Edit: what did I miss that may change the conclusion?

  • The idea that we don’t have enough data in our environment and need much more from evolution was a cached thought. It still feel true, but I don’t have compelling reasons to trust that intuition.

  • When I’ve written as an afterthought about the huge amounts of non-linguistic information that is useful for humans’ language acquisition, I should have noticed that it is a very good objection to everything else I wrote—and would have noticed, if not for being motivated to finish writing it.

  • I vastly oversimplified the human learning mechanisms and how they come to be. We have something like reinforcement learning /​local optimization, and different sorts of implicit and explicit memory, and maybe some more complicated built-in inference mechanisms. And along our lives we learn other learning skills, both explicit and implicit. Those skills may be added on top of the inherent learning mechanisms, or may interact with them in many complicated ways that are not analogous to anything in modern ML to the best of my knowledge.
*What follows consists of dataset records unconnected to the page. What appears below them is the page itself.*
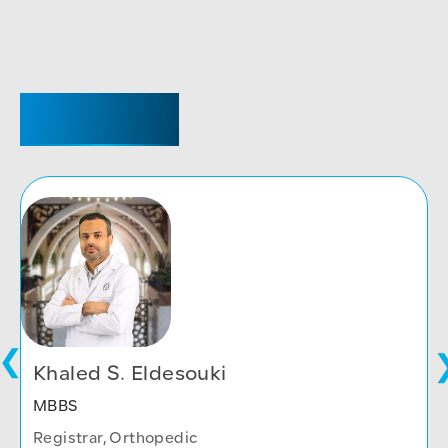
REGISTRAR
Khaled S. Eldesouki
MBBS
Registrar, Orthopedic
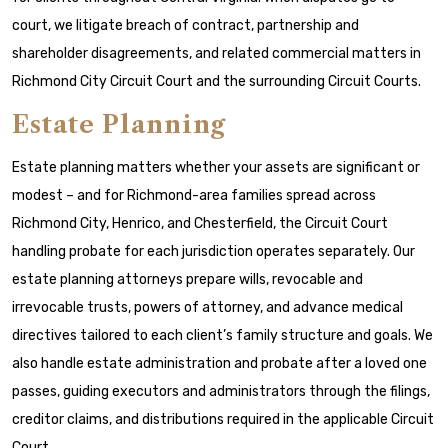
court, we litigate breach of contract, partnership and
shareholder disagreements, and related commercial matters in
Richmond City Circuit Court and the surrounding Circuit Courts.
Estate Planning
Estate planning matters whether your assets are significant or
modest – and for Richmond-area families spread across
Richmond City, Henrico, and Chesterfield, the Circuit Court
handling probate for each jurisdiction operates separately. Our
estate planning attorneys prepare wills, revocable and
irrevocable trusts, powers of attorney, and advance medical
directives tailored to each client’s family structure and goals. We
also handle estate administration and probate after a loved one
passes, guiding executors and administrators through the filings,
creditor claims, and distributions required in the applicable Circuit
Court.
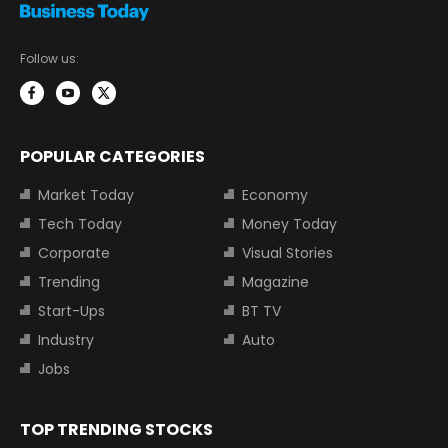
Follow us:
POPULAR CATEGORIES
Market Today
Economy
Tech Today
Money Today
Corporate
Visual Stories
Trending
Magazine
Start-Ups
BT TV
Industry
Auto
Jobs
TOP TRENDING STOCKS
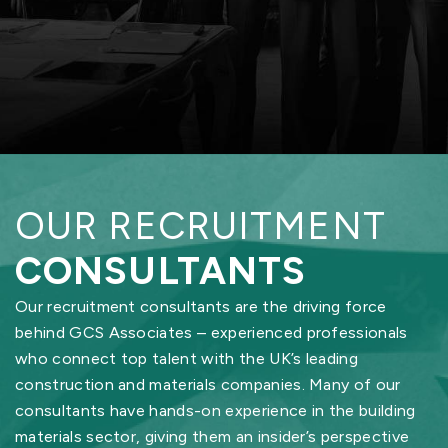
OUR RECRUITMENT
CONSULTANTS
Our recruitment consultants are the driving force
behind GCS Associates – experienced professionals
who connect top talent with the UK’s leading
construction and materials companies. Many of our
consultants have hands-on experience in the building
materials sector, giving them an insider’s perspective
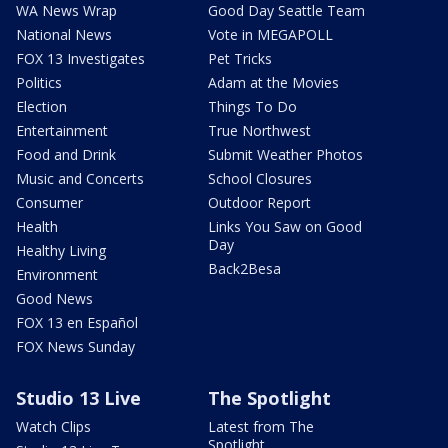
WA News Wrap
Good Day Seattle Team
National News
Vote in MEGAPOLL
FOX 13 Investigates
Pet Tricks
Politics
Adam at the Movies
Election
Things To Do
Entertainment
True Northwest
Food and Drink
Submit Weather Photos
Music and Concerts
School Closures
Consumer
Outdoor Report
Health
Links You Saw on Good
Day
Healthy Living
Back2Besa
Environment
Good News
FOX 13 en Español
FOX News Sunday
Studio 13 Live
The Spotlight
Watch Clips
Latest from The
Spotlight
  • The strength of the evolutionary prior and the complexity of those priors are two distinct axes, that would manifest differently in both genome length and human learning abilities.

  • I update on the direction of taking less seriously the distinction between in-context vs out-of-context vs meta learning, and thinking about them as features of our solutions rather than of the problems.

  • I still think that comparing ML stuff to our only examples of general intelligence is useful, but mostly in order to understand the dissimilarity and the parameters that may vary. Finding analogies and comparing performance is less useful.


[1]And on much non-linguistic information about the world that the language intends to describe, and that ChatGPT have no access to – but this a story for another day.